BOSTON (CBS) - According to her mother, Gabby Douglas, the 20-year-old US Olympic gymnast, is "devastated" by Twitter bullying that has oozed out of the online sewer for the second straight games.

If it isn't vicious comments about her hair, which looks just fine to me and, I suspect, any other decent human being, it's vile insults about how she didn't have her hand over her heart when the anthem was playing. (Never mind that both her parents are military veterans.)

So why is this adorable young lady letting the anonymous venom of low-grade fools bother her so much?

Hey, she's only a kid. But that isn't even the relevant question.

The questions are, why do people engage in this garbage behavior, and why doesn't Twitter do something about it?

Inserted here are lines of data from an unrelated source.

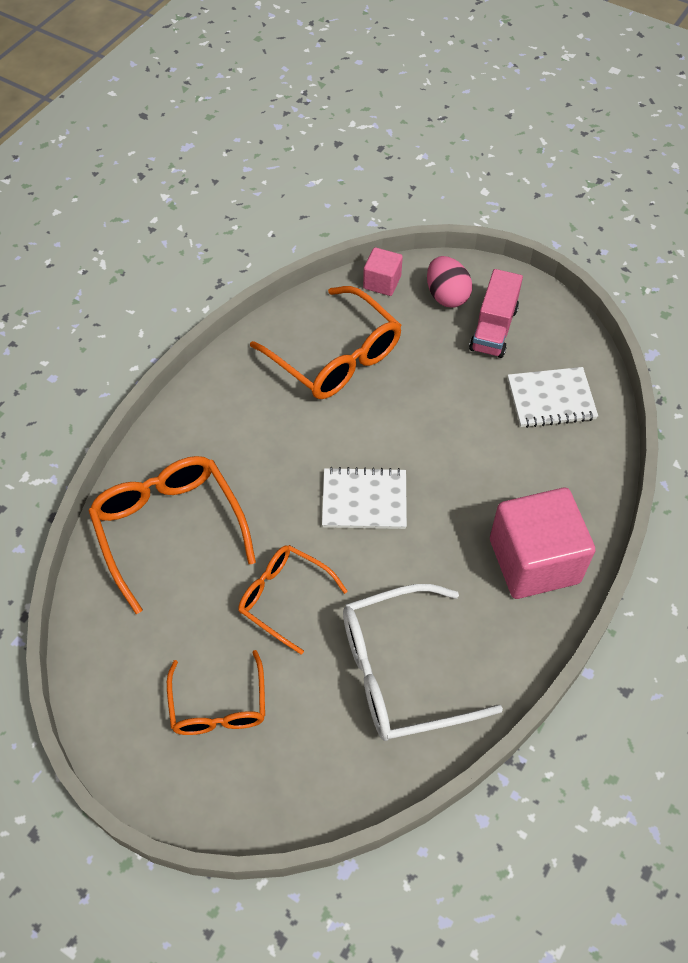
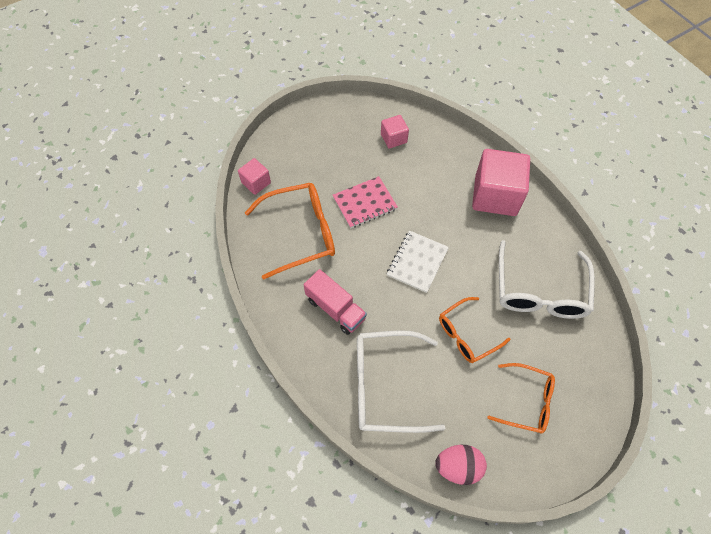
camera: 65 degrees left, 5 degrees up
(169, 528) = (385, 385): orange glasses -> white glasses
(421, 406) = (365, 203): none -> pink notebook
(446, 296) = (288, 154): pink egg -> pink egg (458, 467)
(493, 329) = (328, 142): pink truck -> pink truck (335, 309)
(551, 399) = (393, 138): white notebook -> pink cube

The second one is easy: Twitter doesn't care.

They say they do, and they could do much more about it than they do, but that would cost money, and they need all the vulgar trolls around to pad their statistics.

It's harder to figure out why someone would so gratuitously attack someone else for such idiotic reasons.

My best guess is that it is the desperate cry for validation of sad, lonely little people with nothing else to live for but the cheap thrill of kicking a complete stranger.

If they had a pet, they'd kick that.

But there are ways to stem the tide of Twitter sewage. You can block it or, even better, mute the trolls when you attract them, so you never see their bile again and they don't even know it.

I have a few hundred of them on block.

Or, Gabby, you could delete your mentions altogether. Anyone you really care about will find another way to reach you.

And your hair will thank you for washing the rest of them out of it.